Steve Moore, director of marketing for Fisher & Paykel Healthcare, agrees. “There are a lot of undiagnosed patients out there,” he says. “The awareness each year is greater and greater.”

And the awareness is beginning to take root at the physician level, according to manufacturers.

“Physicians are recognizing sleep as an integral part of a patient's health,” says Ron Richard, vice president of marketing for the Americas for ResMed. And as experts continue to link sleep to multiple other diseases, such as hypertension, cardiovascular diseases and diabetes, that recognition will increase, he notes.

“This is not a new physiological problem,” says Kelly Rudolph, marketing manager for HANS Rudolph. “But there is greater awareness in the medical community that sleep apnea is a real problem.” As that awareness grows, and clinicians begin to realize the vast implications of sleep apnea, the market inevitably will expand, he says.

“As cardiac health comes into play, the market is going to go from huge to humungous,” says Tim Quinn, vice president of alternative care at Viasys Health Care.

The key to opening the market, according to Quinn, is education. “It's a matter of cardiologists looking at sleep disorders,” he says. “Respironics and ResMed have really done a good job of waking people up and bringing sleep disorders to the attention of physicians.”
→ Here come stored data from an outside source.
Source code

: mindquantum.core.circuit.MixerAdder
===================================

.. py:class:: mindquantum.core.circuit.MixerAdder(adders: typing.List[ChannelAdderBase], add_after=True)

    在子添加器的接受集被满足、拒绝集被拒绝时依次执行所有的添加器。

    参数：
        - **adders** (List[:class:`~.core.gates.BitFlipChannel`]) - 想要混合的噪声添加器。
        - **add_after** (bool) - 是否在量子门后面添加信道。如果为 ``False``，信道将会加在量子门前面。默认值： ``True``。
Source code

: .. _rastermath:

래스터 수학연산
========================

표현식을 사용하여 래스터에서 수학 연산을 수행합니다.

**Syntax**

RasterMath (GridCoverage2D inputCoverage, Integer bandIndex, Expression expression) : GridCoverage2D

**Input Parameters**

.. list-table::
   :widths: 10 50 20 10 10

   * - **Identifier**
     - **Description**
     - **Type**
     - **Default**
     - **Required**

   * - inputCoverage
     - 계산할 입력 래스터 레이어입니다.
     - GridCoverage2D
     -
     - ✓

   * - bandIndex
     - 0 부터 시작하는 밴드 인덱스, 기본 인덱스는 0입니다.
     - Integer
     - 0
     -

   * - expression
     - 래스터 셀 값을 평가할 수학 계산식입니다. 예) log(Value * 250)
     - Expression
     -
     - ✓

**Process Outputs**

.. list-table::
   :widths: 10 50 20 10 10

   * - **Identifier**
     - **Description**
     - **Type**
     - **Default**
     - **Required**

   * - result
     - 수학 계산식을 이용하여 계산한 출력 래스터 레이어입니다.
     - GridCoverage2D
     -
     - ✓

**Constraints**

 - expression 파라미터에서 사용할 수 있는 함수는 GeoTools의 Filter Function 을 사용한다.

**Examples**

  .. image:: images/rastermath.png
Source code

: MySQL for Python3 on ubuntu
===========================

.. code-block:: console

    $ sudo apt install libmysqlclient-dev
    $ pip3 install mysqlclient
According to Quinn, things in the sleep disorder market are moving in the right direction. “All you have to do is watch TV,” he says. “Sleep disorders are a high profile problem right now in the United States.”

A Call for Standards in Home Diagnosis of Sleep Disorders

LEADING MANUFACTURERS IN the sleep disorder market would like to see growth in the diagnosis of sleep disorders in the home, but they don't know how or where to begin, according to Tim Quinn, vice president of alternative care at Viasys Health Care.

“To diagnose the number of patients out there without putting [these patients] in a sleep lab, we need to know how. What are the requirements for home diagnosis of sleep disorders? What's the right device to put out there?” Quinn asks.

Professional sleep society guidelines changed in June of this year, but professional sleep physicians still need to make it clear how to diagnose a patient with a sleep disorder, Quinn continues. For example, when diagnosing OSA, “Exactly how many channels are necessary?” he asks. “Is it four channels? Six channels? Twelve channels?”

Currently, manufacturers are making devices that offer as few as two and as many as 12 channels.

“We need guidelines,” Quinn concludes. “Someone needs to set the standards.” And some manufacturers agree that with the establishment of standards, diagnosis — and the sleep-disorder market — will take off.

Experts Interviewed: Rich Kocinski, vice president and general manager of Longmont, Colo.-based Devilbiss; Steve Moore, director of marketing for Laguna Hills, Calif.-based Fisher & Paykel Healthcare; Tim Quinn, vice president of alternative care at Yorba Linda, Calif.-based SensorMedics/Viasys Health Care; Ron Richard, vice president of marketing for the Americas for Poway, Calif.-based ResMed; Kelly Rudolph, marketing manager for Kansas City, Miss.-based HANS Rudolph; and Mike West, senior product manager for Temecula, Calif.-based Hudson RCI.